§ Excerpt provided
····················
The Chicago, Milwaukee and Saint Paul Railroad Depot is located in New Glarus, Wisconsin. It was added to the National Register of Historic Places in 2000.

New Glarus was settled in 1845 by Swiss immigrants from the Canton of Glarus, with many farming. The wagon roads were not good at that time, and it was not easy to get New Glarus' goods (wheat, cheese) to market, especially during wet periods. In 1856 the Milwaukee and Mississippi Railroad reached Brodhead, and Monroe the following year, but New Glarus was still 20 miles from a railroad. By 1880 the Milwaukee Road had bought rights to this corridor and constructed a spur from Brodhead to Albany, but it was still 16 miles from New Glarus. In 1884 the Town of New Glarus had 18 cheese factories. New Glarus offered $20,000 to the Milwaukee Road to build a track to town, but the railroad wanted a $40,000 contribution for that favor.
····················
§ Provided information
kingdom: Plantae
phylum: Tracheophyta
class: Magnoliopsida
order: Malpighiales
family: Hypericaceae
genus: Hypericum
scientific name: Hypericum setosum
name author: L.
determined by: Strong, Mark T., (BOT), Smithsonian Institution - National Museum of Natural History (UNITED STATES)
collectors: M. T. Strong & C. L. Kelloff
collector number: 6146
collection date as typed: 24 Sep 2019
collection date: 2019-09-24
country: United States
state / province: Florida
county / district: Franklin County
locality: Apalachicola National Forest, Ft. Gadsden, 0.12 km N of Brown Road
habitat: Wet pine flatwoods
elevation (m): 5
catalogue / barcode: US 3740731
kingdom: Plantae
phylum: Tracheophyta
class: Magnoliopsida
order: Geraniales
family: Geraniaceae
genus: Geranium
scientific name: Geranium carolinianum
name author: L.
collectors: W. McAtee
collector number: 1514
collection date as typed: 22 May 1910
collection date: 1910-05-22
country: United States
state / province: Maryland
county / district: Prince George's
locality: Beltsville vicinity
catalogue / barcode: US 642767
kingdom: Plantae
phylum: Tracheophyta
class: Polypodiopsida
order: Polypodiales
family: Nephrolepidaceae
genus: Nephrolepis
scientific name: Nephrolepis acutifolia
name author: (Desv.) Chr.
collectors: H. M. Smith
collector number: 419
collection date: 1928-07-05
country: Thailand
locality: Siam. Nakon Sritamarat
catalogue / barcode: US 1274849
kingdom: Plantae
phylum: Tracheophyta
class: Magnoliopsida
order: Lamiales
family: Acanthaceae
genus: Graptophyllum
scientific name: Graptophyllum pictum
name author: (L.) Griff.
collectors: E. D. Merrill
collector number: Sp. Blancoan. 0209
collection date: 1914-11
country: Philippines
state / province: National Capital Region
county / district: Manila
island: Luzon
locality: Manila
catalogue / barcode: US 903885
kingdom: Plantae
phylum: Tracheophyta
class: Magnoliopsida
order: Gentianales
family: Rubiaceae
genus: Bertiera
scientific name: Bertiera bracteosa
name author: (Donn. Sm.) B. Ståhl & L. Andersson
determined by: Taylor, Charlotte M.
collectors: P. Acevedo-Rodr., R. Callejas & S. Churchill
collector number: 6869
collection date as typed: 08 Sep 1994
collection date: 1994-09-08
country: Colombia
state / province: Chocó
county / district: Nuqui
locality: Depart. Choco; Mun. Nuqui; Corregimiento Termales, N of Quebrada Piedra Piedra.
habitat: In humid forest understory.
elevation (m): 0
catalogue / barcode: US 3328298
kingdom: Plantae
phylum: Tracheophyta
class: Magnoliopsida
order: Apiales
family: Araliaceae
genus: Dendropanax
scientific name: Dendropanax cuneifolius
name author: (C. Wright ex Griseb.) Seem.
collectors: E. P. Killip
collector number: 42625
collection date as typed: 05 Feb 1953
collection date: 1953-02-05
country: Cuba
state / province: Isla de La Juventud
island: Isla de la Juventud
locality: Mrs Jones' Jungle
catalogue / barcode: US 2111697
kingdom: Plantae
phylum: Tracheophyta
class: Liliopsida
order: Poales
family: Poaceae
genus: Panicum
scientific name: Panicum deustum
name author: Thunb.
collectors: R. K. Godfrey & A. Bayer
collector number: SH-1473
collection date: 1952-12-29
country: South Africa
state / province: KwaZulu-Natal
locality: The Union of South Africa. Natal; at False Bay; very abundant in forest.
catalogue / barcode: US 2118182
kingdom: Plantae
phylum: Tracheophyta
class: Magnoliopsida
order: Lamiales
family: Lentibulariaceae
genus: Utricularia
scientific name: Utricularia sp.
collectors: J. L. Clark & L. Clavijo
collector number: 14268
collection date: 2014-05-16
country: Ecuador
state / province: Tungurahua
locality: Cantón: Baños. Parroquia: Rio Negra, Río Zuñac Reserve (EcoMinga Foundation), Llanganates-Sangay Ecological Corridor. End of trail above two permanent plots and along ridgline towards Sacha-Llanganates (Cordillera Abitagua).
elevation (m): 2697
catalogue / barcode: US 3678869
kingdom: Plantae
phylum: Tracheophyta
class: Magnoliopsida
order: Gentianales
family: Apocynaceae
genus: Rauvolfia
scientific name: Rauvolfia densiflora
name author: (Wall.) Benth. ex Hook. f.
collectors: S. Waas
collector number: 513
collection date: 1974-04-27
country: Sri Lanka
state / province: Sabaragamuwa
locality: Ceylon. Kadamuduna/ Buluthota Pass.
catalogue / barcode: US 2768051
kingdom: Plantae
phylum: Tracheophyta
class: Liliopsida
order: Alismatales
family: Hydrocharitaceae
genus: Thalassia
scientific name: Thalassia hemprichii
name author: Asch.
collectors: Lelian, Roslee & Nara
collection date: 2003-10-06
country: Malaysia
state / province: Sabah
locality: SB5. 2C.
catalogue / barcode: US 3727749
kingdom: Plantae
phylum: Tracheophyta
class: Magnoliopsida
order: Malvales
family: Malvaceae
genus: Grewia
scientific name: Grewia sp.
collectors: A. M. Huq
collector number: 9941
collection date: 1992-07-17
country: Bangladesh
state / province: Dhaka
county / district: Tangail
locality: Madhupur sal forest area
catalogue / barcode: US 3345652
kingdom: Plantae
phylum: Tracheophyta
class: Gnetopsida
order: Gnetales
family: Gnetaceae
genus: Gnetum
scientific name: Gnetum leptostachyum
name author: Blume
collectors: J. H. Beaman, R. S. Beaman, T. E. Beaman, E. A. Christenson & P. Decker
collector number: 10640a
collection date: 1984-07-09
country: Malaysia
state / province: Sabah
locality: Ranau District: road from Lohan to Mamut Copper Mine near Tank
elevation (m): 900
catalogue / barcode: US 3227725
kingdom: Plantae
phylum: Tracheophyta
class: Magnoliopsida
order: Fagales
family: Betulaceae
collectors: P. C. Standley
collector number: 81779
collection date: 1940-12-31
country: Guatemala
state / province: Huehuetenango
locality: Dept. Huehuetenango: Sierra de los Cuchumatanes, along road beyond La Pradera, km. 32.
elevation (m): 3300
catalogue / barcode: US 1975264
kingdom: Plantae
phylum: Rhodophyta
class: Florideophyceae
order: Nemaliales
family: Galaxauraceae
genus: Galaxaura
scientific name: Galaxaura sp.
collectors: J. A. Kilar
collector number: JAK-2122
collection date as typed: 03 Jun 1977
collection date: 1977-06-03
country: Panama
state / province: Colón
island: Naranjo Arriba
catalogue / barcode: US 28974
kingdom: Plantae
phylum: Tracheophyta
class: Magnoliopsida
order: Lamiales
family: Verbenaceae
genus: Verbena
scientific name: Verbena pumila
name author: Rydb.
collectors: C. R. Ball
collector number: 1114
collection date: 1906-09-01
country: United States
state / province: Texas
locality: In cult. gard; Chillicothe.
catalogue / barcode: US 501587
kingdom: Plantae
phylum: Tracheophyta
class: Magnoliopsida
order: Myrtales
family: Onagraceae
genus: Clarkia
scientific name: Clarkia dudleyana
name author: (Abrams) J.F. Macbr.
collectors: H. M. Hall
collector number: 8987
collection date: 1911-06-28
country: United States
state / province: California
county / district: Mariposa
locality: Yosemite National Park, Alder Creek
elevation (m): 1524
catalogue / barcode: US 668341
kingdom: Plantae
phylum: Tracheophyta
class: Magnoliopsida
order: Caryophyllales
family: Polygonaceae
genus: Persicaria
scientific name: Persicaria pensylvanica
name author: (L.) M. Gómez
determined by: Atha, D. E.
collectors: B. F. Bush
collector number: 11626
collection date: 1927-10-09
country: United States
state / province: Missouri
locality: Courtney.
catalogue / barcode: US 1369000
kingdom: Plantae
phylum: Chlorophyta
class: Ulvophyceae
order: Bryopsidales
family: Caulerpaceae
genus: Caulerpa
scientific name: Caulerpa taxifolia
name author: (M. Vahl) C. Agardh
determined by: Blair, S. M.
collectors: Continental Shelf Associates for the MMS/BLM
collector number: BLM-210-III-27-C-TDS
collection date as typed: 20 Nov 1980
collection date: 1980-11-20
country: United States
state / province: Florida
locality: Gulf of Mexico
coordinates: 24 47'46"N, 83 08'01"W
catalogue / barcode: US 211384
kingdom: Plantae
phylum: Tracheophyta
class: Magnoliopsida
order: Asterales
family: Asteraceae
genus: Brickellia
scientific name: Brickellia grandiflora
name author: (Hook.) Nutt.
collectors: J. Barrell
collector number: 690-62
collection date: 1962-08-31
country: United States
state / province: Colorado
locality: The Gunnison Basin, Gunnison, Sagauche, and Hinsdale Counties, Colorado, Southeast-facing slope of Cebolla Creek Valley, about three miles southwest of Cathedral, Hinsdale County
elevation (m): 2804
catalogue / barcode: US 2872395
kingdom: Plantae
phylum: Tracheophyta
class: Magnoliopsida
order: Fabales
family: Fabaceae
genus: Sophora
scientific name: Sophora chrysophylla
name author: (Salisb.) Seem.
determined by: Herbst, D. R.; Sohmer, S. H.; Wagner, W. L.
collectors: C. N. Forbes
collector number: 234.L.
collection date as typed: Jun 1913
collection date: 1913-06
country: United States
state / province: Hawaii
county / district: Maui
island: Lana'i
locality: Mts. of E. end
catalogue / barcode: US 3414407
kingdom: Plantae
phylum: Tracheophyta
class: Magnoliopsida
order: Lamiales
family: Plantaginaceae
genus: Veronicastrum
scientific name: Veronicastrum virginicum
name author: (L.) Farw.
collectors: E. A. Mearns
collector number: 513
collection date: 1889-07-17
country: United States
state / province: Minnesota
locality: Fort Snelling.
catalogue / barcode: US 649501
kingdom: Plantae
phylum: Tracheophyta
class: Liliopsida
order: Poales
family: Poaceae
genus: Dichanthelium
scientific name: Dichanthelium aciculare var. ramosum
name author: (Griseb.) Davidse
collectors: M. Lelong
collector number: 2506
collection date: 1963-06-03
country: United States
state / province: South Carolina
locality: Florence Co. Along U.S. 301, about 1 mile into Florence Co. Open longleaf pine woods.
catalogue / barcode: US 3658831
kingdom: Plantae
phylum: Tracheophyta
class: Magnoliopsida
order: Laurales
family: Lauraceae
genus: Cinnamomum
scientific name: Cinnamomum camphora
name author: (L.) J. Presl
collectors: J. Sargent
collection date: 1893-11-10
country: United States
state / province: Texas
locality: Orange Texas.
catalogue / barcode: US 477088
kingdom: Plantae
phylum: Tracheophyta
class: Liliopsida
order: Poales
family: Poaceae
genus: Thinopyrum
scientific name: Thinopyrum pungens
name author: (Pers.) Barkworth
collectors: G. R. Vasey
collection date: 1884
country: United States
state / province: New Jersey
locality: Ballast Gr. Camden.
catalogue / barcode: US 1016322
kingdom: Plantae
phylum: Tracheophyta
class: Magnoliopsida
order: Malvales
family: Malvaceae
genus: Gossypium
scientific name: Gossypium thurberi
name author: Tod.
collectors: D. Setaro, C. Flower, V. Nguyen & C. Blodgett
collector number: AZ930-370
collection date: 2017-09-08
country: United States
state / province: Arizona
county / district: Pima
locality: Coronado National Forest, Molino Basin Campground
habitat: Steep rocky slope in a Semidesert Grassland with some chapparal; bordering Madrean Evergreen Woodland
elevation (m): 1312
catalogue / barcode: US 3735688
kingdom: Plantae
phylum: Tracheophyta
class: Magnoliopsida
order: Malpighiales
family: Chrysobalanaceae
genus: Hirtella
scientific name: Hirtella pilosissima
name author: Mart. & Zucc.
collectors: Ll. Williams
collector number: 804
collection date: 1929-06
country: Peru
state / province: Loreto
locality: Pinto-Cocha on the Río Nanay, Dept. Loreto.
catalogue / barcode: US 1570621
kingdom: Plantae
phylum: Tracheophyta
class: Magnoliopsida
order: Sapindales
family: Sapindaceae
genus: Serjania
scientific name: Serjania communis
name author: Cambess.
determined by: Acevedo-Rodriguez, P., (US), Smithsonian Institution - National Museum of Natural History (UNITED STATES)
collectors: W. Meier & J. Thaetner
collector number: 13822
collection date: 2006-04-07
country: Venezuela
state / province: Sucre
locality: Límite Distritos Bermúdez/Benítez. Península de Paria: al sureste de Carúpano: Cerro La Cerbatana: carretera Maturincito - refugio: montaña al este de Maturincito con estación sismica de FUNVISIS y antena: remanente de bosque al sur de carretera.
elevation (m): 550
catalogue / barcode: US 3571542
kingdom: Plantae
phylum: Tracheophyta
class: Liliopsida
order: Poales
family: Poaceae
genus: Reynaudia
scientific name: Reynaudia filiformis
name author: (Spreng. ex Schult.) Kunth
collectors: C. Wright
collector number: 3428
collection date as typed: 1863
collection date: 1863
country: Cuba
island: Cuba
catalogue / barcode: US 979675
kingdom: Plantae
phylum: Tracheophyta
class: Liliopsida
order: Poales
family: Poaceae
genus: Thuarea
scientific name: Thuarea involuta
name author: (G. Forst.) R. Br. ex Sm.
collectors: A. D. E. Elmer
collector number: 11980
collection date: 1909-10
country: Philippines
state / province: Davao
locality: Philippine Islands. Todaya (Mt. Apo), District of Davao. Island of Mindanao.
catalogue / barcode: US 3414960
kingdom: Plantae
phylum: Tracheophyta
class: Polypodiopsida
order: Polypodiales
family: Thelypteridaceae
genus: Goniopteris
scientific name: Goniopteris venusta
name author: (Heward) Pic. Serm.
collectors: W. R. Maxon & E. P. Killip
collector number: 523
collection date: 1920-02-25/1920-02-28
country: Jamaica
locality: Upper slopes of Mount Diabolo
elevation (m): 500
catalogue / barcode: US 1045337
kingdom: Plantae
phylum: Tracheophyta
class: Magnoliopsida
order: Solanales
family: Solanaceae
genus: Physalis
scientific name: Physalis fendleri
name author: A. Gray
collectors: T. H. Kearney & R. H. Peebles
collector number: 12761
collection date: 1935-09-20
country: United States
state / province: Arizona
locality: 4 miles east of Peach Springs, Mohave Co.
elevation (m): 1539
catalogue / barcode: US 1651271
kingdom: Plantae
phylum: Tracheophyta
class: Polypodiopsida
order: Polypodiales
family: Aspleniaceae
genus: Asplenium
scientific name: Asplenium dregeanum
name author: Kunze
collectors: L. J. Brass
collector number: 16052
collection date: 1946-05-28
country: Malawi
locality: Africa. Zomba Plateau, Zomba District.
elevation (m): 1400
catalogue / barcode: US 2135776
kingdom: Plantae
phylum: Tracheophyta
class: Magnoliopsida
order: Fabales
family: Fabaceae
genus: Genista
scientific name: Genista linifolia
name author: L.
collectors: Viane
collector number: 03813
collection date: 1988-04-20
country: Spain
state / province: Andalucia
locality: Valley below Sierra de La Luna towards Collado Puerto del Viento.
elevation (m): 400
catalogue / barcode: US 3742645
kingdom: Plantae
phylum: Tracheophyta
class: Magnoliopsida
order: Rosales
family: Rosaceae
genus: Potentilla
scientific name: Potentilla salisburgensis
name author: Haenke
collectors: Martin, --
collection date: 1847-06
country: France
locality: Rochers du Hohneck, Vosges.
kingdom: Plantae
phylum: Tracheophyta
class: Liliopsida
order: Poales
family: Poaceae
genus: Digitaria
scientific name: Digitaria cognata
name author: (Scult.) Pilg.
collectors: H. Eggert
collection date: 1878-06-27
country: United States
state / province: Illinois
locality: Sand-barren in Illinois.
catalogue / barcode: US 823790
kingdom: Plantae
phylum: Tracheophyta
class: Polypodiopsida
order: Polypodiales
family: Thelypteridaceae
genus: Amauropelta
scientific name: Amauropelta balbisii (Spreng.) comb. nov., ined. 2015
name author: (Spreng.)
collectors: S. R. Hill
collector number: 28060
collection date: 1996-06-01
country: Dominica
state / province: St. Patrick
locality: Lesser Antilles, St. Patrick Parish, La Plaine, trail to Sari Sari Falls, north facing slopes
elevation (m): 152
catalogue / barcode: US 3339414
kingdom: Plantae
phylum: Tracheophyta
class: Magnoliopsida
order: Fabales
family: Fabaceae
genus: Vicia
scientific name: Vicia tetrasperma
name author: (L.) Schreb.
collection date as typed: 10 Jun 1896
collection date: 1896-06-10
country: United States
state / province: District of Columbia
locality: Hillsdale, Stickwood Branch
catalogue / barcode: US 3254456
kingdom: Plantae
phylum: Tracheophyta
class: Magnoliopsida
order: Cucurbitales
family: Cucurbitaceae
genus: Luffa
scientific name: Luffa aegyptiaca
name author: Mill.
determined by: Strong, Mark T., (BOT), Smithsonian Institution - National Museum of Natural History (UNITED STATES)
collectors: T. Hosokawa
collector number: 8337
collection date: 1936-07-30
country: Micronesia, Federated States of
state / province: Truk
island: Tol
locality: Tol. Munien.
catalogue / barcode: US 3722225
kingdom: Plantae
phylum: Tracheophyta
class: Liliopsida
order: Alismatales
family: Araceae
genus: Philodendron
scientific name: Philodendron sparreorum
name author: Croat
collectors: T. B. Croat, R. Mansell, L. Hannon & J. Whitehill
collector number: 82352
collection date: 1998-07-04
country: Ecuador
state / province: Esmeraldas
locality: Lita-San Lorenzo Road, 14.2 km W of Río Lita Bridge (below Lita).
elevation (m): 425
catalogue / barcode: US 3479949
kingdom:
····················
§ What is needed
Please carry on the passage about the New Glarus railroad depot, picking up right after its last sentence.

§ Result of the exercise
In 1886, the Chicago, Madison and Northern Railroad started building a competing line which missed New Glarus by four miles. Concerned about the competition, the Milwaukee Road finally extended its line from Brodhead, making New Glarus its new terminus. Construction of the new 16-mile segment began in the spring of 1887 and was completed by the end of August. Two trains ran per day, with depots at Albany, Monticello, and New Glarus. At New Glarus, the Milwaukee Road built a turntable, an engine house, stockyards, and other structures along with the depot.

The depot generally follows one of the standard plans used by the Milwaukee Road at that time for depots in smallish towns. It is a combination depot, built to handle both passenger service and freight service. The building is wooden, with Late Victorian trim. The passenger end contained a waiting room, two bathrooms, and an agent's room with ticket window. Above the passenger end, the second story contained living quarters, with a kitchen, living room, and bedrooms. The depot's original cost was $8,000.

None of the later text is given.